* OBJECTIVE
Copy every line of the listing below word for word, keeping each number and mark unchanged.
***** RECORD LIST *****
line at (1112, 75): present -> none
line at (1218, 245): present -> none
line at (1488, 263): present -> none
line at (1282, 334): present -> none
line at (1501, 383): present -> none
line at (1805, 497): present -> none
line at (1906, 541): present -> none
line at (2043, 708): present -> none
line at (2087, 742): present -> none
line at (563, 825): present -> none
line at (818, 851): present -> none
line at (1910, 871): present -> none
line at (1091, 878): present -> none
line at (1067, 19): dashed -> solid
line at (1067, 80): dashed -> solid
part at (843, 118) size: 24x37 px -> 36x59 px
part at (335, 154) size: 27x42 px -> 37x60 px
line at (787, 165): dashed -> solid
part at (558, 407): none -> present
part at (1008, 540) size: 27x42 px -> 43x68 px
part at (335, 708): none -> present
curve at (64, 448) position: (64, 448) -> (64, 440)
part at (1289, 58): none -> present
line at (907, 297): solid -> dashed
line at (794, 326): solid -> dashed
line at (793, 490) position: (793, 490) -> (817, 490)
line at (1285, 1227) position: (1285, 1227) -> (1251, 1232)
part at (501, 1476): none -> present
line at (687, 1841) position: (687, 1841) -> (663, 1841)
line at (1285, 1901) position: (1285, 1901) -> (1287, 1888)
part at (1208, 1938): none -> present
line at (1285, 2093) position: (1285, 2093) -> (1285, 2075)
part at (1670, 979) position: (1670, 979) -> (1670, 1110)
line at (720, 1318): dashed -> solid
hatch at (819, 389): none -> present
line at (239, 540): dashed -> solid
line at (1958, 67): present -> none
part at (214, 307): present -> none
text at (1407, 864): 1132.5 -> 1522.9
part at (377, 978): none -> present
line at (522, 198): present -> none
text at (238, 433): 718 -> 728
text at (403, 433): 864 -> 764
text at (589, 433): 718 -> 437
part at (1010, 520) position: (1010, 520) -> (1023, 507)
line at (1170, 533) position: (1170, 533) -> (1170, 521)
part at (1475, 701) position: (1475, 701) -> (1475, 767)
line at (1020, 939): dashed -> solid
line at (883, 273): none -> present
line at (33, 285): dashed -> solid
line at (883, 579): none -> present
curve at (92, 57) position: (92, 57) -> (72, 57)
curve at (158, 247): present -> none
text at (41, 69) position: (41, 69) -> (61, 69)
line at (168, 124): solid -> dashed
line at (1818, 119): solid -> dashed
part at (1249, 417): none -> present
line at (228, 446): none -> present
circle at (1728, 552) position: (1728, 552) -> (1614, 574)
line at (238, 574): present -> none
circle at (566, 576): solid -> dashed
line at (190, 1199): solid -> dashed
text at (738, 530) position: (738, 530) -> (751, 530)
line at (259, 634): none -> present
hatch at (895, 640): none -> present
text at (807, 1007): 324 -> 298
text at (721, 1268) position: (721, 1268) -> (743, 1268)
*****
* RESPONSE BELOW
line at (1112, 75): present -> none
line at (1218, 245): present -> none
line at (1488, 263): present -> none
line at (1282, 334): present -> none
line at (1501, 383): present -> none
line at (1805, 497): present -> none
line at (1906, 541): present -> none
line at (2043, 708): present -> none
line at (2087, 742): present -> none
line at (563, 825): present -> none
line at (818, 851): present -> none
line at (1910, 871): present -> none
line at (1091, 878): present -> none
line at (1067, 19): dashed -> solid
line at (1067, 80): dashed -> solid
part at (843, 118) size: 24x37 px -> 36x59 px
part at (335, 154) size: 27x42 px -> 37x60 px
line at (787, 165): dashed -> solid
part at (558, 407): none -> present
part at (1008, 540) size: 27x42 px -> 43x68 px
part at (335, 708): none -> present
curve at (64, 448) position: (64, 448) -> (64, 440)
part at (1289, 58): none -> present
line at (907, 297): solid -> dashed
line at (794, 326): solid -> dashed
line at (793, 490) position: (793, 490) -> (817, 490)
line at (1285, 1227) position: (1285, 1227) -> (1251, 1232)
part at (501, 1476): none -> present
line at (687, 1841) position: (687, 1841) -> (663, 1841)
line at (1285, 1901) position: (1285, 1901) -> (1287, 1888)
part at (1208, 1938): none -> present
line at (1285, 2093) position: (1285, 2093) -> (1285, 2075)
part at (1670, 979) position: (1670, 979) -> (1670, 1110)
line at (720, 1318): dashed -> solid
hatch at (819, 389): none -> present
line at (239, 540): dashed -> solid
line at (1958, 67): present -> none
part at (214, 307): present -> none
text at (1407, 864): 1132.5 -> 1522.9
part at (377, 978): none -> present
line at (522, 198): present -> none
text at (238, 433): 718 -> 728
text at (403, 433): 864 -> 764
text at (589, 433): 718 -> 437
part at (1010, 520) position: (1010, 520) -> (1023, 507)
line at (1170, 533) position: (1170, 533) -> (1170, 521)
part at (1475, 701) position: (1475, 701) -> (1475, 767)
line at (1020, 939): dashed -> solid
line at (883, 273): none -> present
line at (33, 285): dashed -> solid
line at (883, 579): none -> present
curve at (92, 57) position: (92, 57) -> (72, 57)
curve at (158, 247): present -> none
text at (41, 69) position: (41, 69) -> (61, 69)
line at (168, 124): solid -> dashed
line at (1818, 119): solid -> dashed
part at (1249, 417): none -> present
line at (228, 446): none -> present
circle at (1728, 552) position: (1728, 552) -> (1614, 574)
line at (238, 574): present -> none
circle at (566, 576): solid -> dashed
line at (190, 1199): solid -> dashed
text at (738, 530) position: (738, 530) -> (751, 530)
line at (259, 634): none -> present
hatch at (895, 640): none -> present
text at (807, 1007): 324 -> 298
text at (721, 1268) position: (721, 1268) -> (743, 1268)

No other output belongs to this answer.